→ **CONSIGNE**
Répondez aux questions suivantes à l'aide de la proposition de loi sur la taxe d'enlèvement des ordures ménagères présentée ci-dessous.
(a) Quel article du code général des impôts régit la TEOM ?
(b) Depuis quelle année le calcul de la valeur locative cadastrale n'a-t-il fait l'objet d'aucune révision ?
(c) Depuis quelle date la taxe générale sur les activités polluantes connaît-elle une hausse importante ?

→ **TEXTE PRÉSENTÉ**

Modifier le calcul de la taxe d’enlèvement des ordures ménagères 

PROPOSITION DE LOI

Présentée par

M. Sébastien CHENU

Député

EXPOSÉ DES MOTIFS

Mesdames, Messieurs,

Élément déclencheur de la Révolution française, le consentement à l’impôt est depuis l’un des piliers de notre démocratie, consacré par la Déclaration Universelle des Droits de l’Homme et du Citoyen. Il existe plusieurs types d’impositions qu’il faut distinguer. L’impôt est prélevé sans contrepartie directe et est déterminé par les facultés contributives du contribuable. La taxe au contraire est assise sur le service rendu à l’usager.

La taxe d’enlèvement des ordures ménagères (TEOM) est nécessaire pour financer les services locaux de collecte et de traitement des déchets. Toute propriété soumise à la taxe foncière sur les propriétés bâties (TFPB) peut aussi l’être à la TEOM.

La TEOM est régie par l’article 1522 du code général des impôts qui détermine les modalités de son calcul à partir de la valeur locative cadastrale, et non en fonction du volume des ordures collectées. Son assiette est donc sans lien direct avec le service rendu à l’usager. Ce calcul apparaît comme injuste, notamment pour les personnes seules habitant dans un grand logement, qui produisent donc moins de déchets.

Le calcul de la valeur locative cadastrale n’a fait l’objet d’aucune révision depuis 1970. De ce fait, cette valeur est bien souvent éloignée de la réalité immobilière actuelle.

Malgré quelques réévaluations, la TEOM taxe arbitrairement, sans tenir compte de leurs facultés contributives.

La TEOM est, par ailleurs, en augmentation, en raison des surcoûts liés à l’adaptation de la collecte au contexte sanitaire, et, notamment, de la hausse importante depuis le 1er janvier 2021, de la taxe générale sur les activités polluantes (TGAP) dont les collectivités locales s’acquittent pour les déchets finissant dans un incinérateur ou qui sont stockés. Mais son augmentation est aussi justifiée par le manque de ressources fiscales.

→ **DONNÉES FOURNIES**
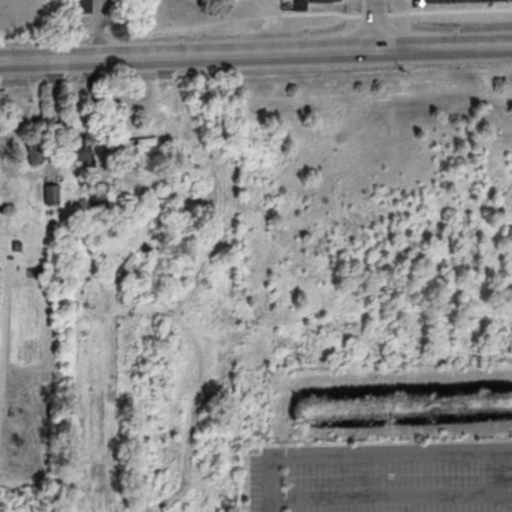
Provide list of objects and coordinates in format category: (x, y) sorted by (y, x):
building: (318, 0)
building: (305, 3)
building: (82, 5)
building: (81, 6)
road: (372, 24)
road: (255, 51)
building: (35, 146)
building: (35, 149)
building: (78, 152)
building: (100, 190)
building: (50, 191)
road: (360, 450)
parking lot: (382, 476)
road: (391, 492)
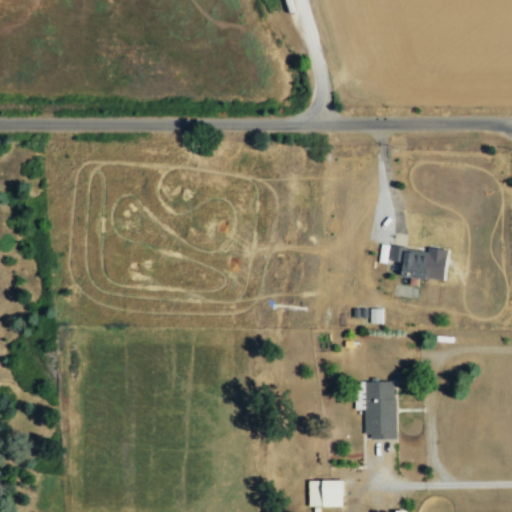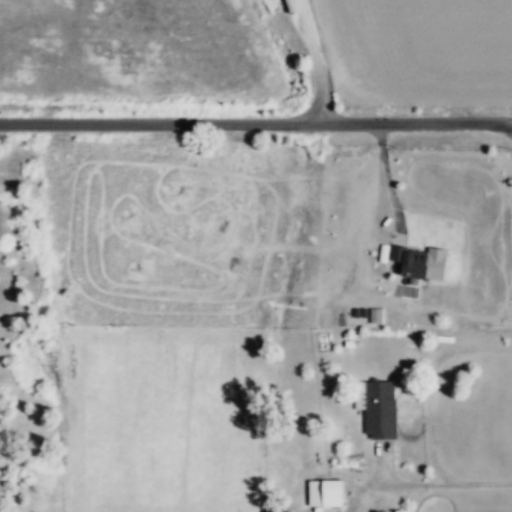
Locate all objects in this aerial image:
road: (256, 128)
building: (381, 253)
building: (410, 260)
building: (374, 314)
building: (379, 408)
building: (324, 492)
building: (399, 510)
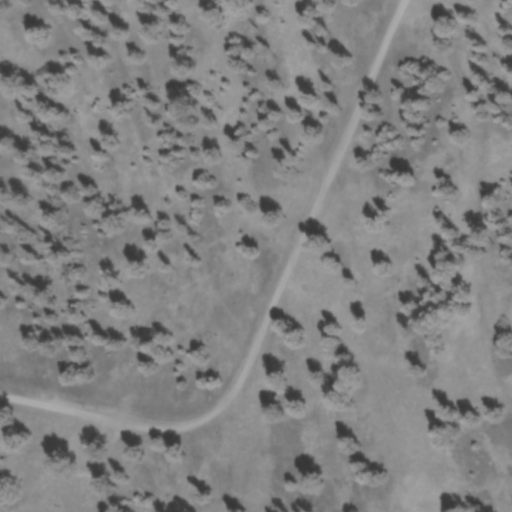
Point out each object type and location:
road: (264, 305)
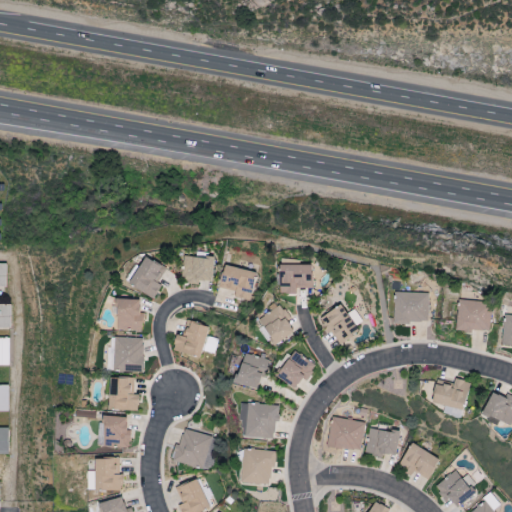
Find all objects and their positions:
road: (256, 73)
road: (256, 161)
building: (197, 269)
building: (3, 275)
building: (147, 277)
building: (294, 278)
building: (237, 282)
building: (410, 308)
building: (5, 316)
building: (129, 316)
building: (473, 316)
building: (338, 324)
road: (159, 325)
building: (507, 330)
building: (194, 341)
road: (316, 346)
building: (4, 351)
building: (127, 355)
building: (295, 370)
road: (354, 370)
building: (251, 371)
building: (122, 395)
building: (4, 398)
building: (452, 398)
building: (500, 409)
building: (258, 421)
building: (113, 432)
building: (345, 434)
building: (4, 440)
building: (381, 443)
building: (192, 449)
road: (153, 453)
building: (418, 462)
building: (256, 467)
building: (105, 476)
road: (364, 482)
building: (456, 489)
building: (192, 498)
building: (114, 506)
building: (378, 508)
building: (482, 508)
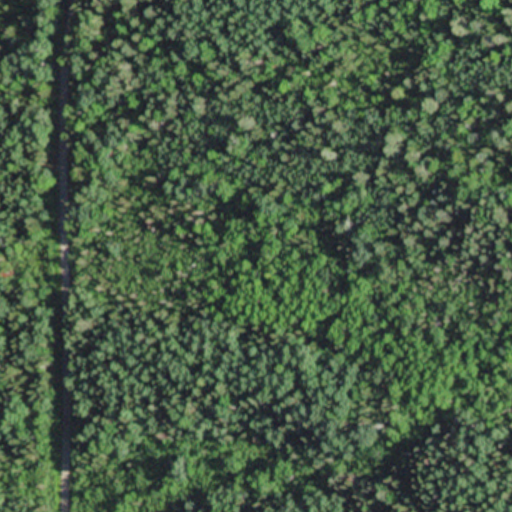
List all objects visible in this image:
road: (62, 255)
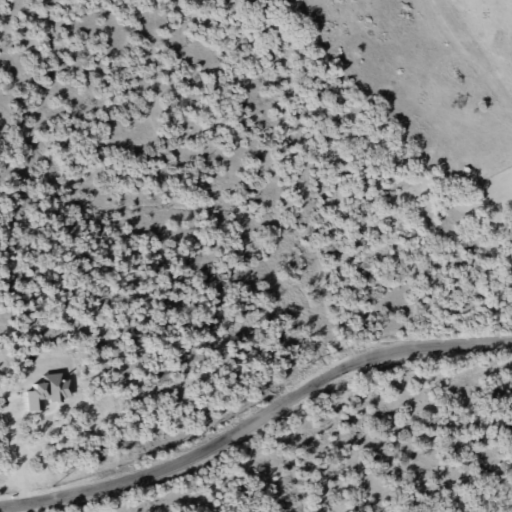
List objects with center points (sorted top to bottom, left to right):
road: (257, 419)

→ **CORRIGÉ**
(a) La TEOM est régie par l'article 1522 du code général des impôts.
(b) Ce calcul n'a fait l'objet d'aucune révision depuis 1970.
(c) Cette taxe connaît une hausse importante depuis le 1er janvier 2021.